Do you have any notion of load on the Bivio when its losing?
Do you have 2/4 processors?
A lot of people are using snort and bro together, it would seem
likely that they would be having the same problems?
Carter
On Aug 21, 2009, at 1:08 PM, Eric Gustafson wrote:
> Hey everyone,
> We've been doing some further experiments with Argus on our Bivios
> in our environment, and have noticed some partial flows, and
> magically disappearing packets when compared to our currently-in-
> production Dell-based sensor.
> We figured out, however, that the problem is not with Argus or Snort
> (the other app running on our Bivios) specifically, but only happens
> when we combine the two.
> We were able to track this down by running full packet captures on a
> box inside our network, a box outside our network, and both sensors,
> while making some transmissions of known size and content.
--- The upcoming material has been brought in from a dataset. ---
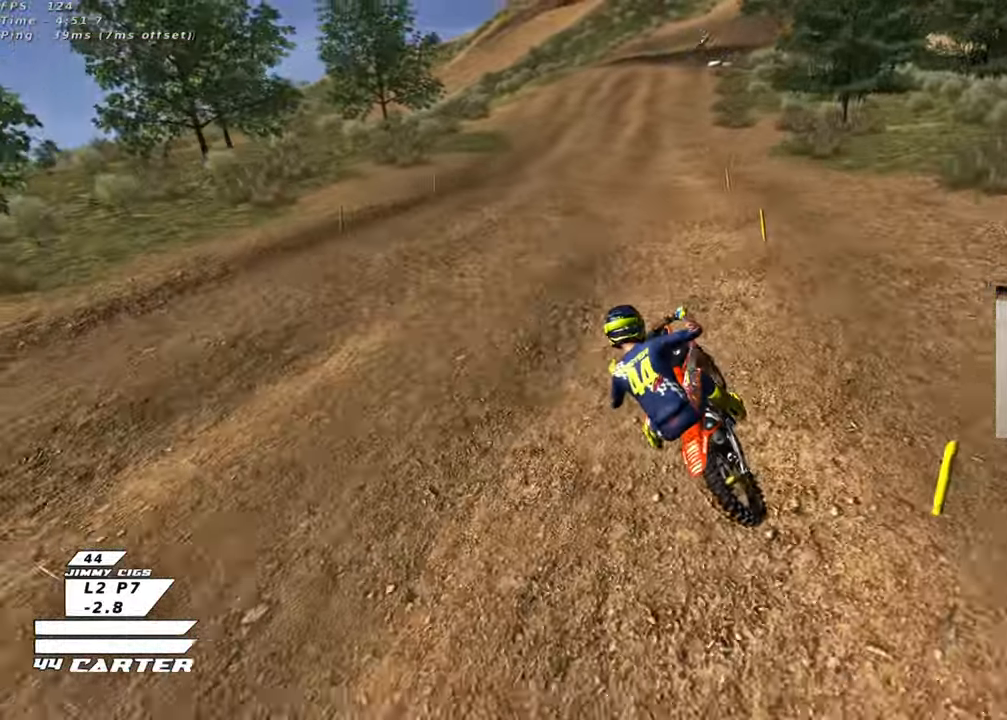
{"buttons": ["R2"], "left_stick": "down-right", "right_stick": "center", "events": []}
> A huge percentage of the packets captured by tethereal on the Bivio
> would be missing when both Snort and Argus were running at once,
> with no noticeable pattern. Sounds to me like some sort of race
> condition.
>
> Is anyone else here running Argus with another app on your Bivio,
> and if so, how do you have it configured? Also, which NIMs do you
> have and how much traffic are you processing?
>
> FTR, we're using ours in a monitoring configuration, with a mirror
> port on our main router configured to send a copy of all traffic to
> our 10G NIM. We're seeing not too far over 1.5G of traffic on
> average, but this is growing slowly, and large spikes happen often.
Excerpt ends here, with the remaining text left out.